Risk Management — the motive behind judicial corruption: both bribery and extortion wrapped into one.

Wikipedia defines risk management in the following way,

Risk management is the identification, evaluation, and prioritization of risks (defined in ISO 31000 as the effect of uncertainty on objectives) followed by coordinated and economical application of resources to minimize, monitor, and control the probability or impact of unfortunate events[1] or to maximize the realization of opportunities. Risk management’s objective is to assure uncertainty does not deflect the endeavor from the business goals.[2]

What goes hand-in-hand with risk management is insurance coverage. Wikipedia defines the purpose of insurance as,

a means of protection from financial loss. It is a form of risk management primarily used to hedge against the risk of a contingent, uncertain loss.

Risk management and insurance coverage are the motives behind judicial corruption. Look at it in these simple terms, a homeowner would be liable to another if the other person was bitten by the homeowner’s dog, or fell on a slippery step, or tripped on a misplaced tool, or injured by the owners car or other vehicle. Such “injury” would be covered by the homeowners insurance company. Afterwords, the insurance company may either raise the homeowners premiums or cancel their policy entirely based upon the “risk” of a future claim.
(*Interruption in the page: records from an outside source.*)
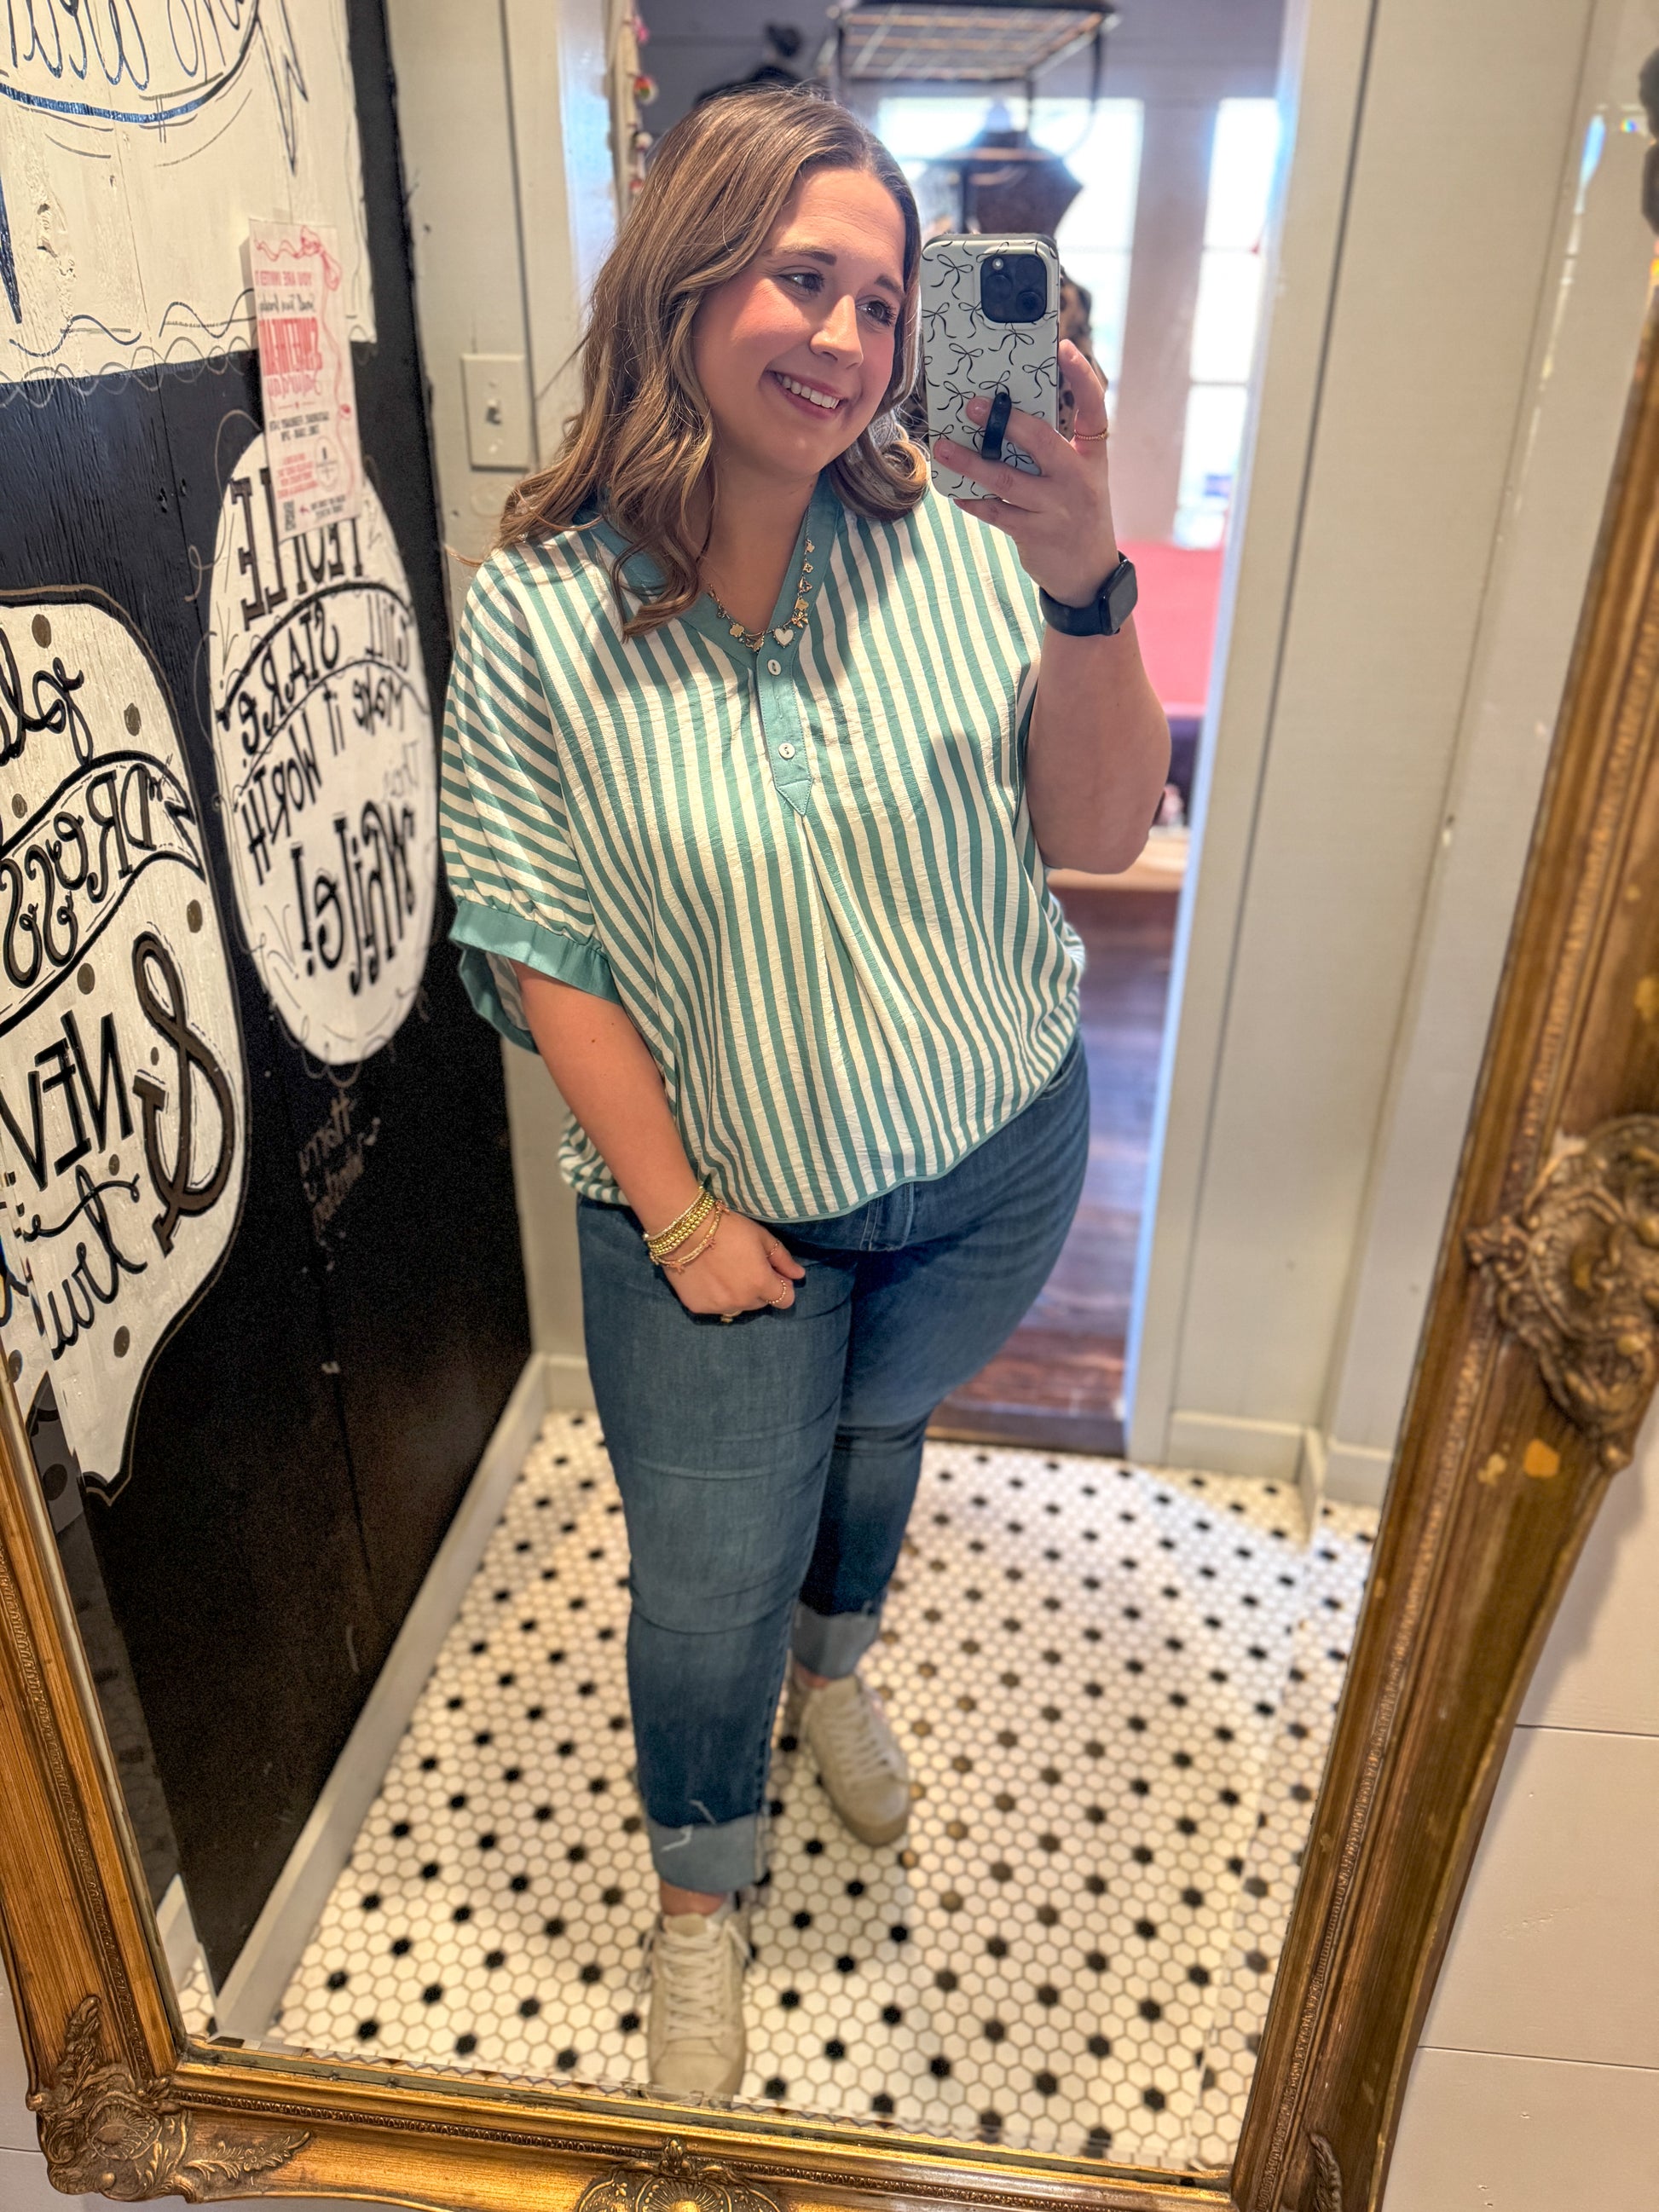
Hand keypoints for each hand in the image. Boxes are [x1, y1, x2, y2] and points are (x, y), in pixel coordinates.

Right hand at [665, 1207, 805, 1317]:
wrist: (684, 1228)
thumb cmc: (727, 1227)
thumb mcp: (761, 1237)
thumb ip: (782, 1259)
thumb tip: (799, 1275)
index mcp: (761, 1284)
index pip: (785, 1300)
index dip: (782, 1286)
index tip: (772, 1274)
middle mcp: (741, 1301)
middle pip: (760, 1303)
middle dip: (758, 1289)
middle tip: (743, 1267)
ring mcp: (718, 1306)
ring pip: (737, 1307)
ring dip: (737, 1295)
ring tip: (724, 1272)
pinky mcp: (697, 1307)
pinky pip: (715, 1306)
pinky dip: (715, 1296)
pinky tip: (707, 1277)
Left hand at [933, 339, 1120, 608]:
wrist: (1089, 574)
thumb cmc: (1077, 512)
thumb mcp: (1079, 476)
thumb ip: (1053, 450)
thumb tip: (1003, 420)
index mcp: (1092, 457)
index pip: (1094, 408)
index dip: (1081, 377)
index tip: (1064, 348)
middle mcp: (1077, 480)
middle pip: (1041, 441)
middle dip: (1006, 422)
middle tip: (974, 406)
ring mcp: (1056, 508)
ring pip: (1006, 480)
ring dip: (971, 463)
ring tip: (944, 447)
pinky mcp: (1034, 534)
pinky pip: (995, 511)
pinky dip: (972, 499)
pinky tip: (954, 489)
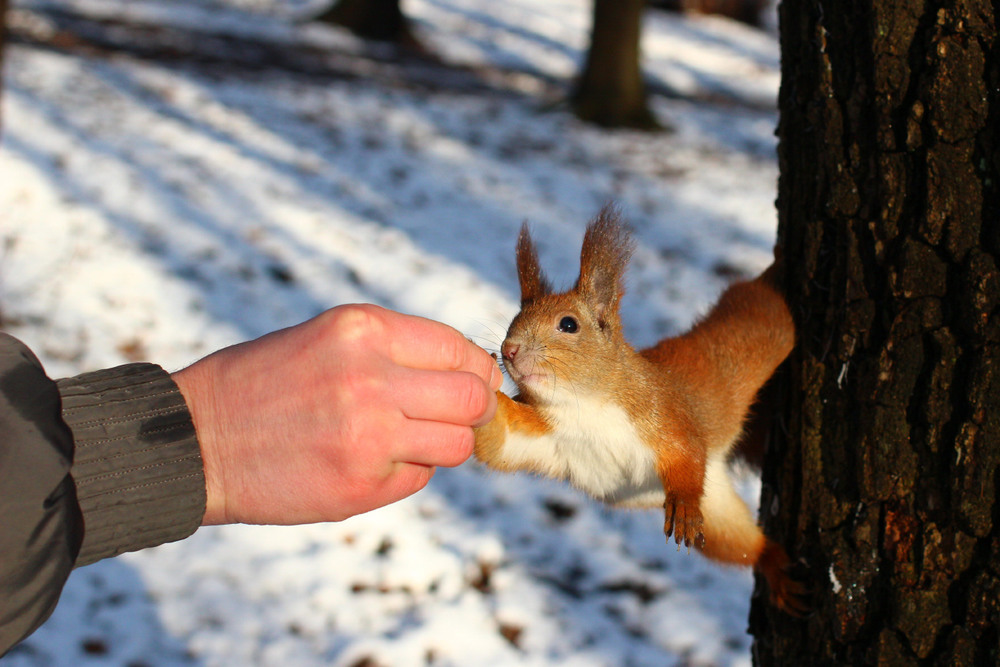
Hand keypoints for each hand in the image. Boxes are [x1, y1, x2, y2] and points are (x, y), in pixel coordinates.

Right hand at [172, 304, 501, 525]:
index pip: (459, 348)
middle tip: (460, 415)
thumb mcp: (328, 337)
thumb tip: (471, 371)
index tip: (473, 380)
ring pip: (457, 443)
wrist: (195, 440)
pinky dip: (408, 470)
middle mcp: (371, 378)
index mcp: (363, 330)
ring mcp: (368, 435)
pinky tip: (369, 460)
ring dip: (444, 443)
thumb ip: (397, 349)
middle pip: (473, 397)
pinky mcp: (360, 485)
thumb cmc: (264, 382)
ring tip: (408, 438)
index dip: (475, 369)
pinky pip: (420, 476)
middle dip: (476, 408)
Governments are no different. They are “at risk” for damages arising from their negligent conduct just as a homeowner. And any ‘adverse judgement’ against government will have the same consequence on their insurance coverage – either their premiums will increase or their coverage will be cancelled. But governments have ONE layer of protection that homeowners don’t … governments have their judges! Judges manipulate our judicial system so both insurance companies and governments don’t pay for their negligence or misconduct. In other words, judges “fix cases – i.e., a cover-up” in order to obtain outcomes that benefit insurance companies. It is also why judges claim “immunity” for their judicial decisions — it is one cover-up to hide another cover-up. Said another way, it is ‘institutionalized corruption’ devised by judges, implemented by judges, and protected by judges in order to manage risk.

Here are two judicial opinions (out of many) that serve as clear examples showing the modus operandi judges use to protect insurance companies, which in turn helps governments keep their insurance coverage — the ultimate scheme in RISK MANAGEMENT.

US District Court Judge, Tacoma, WA, Benjamin Settle overturned a jury verdict awarding Clyde Spence $9M because a police officer fabricated evidence to convict him (see Spence v Krouse). So too, a jury verdict was reversed against a police officer by the 11th circuit judge claiming,

“A man awarded $472,000 by a jury for his wrongful arrest, only to see the verdict tossed and a new jury award nothing, came up dry again after a federal appeals panel upheld a lower court order granting the second trial. The ruling lets stand a verdict absolving an Atlanta police officer of damages for the 16 days plaintiff Dan Benton spent in jail after being arrested on child molestation charges that were later dropped. “

The reason for these judges to overturn a jury verdict is to SAVE insurance company profits and SAVE the ability the government has to obtain insurance coverage. There is no other reason for a judge to overturn a jury’s determination that awards the victim his or her damages suffered at the hands of government misconduct. It is this simple … judges are the front men in this insurance fraud scheme for the benefit of themselves, the government that pays their salary, and the insurance companies that insure them all.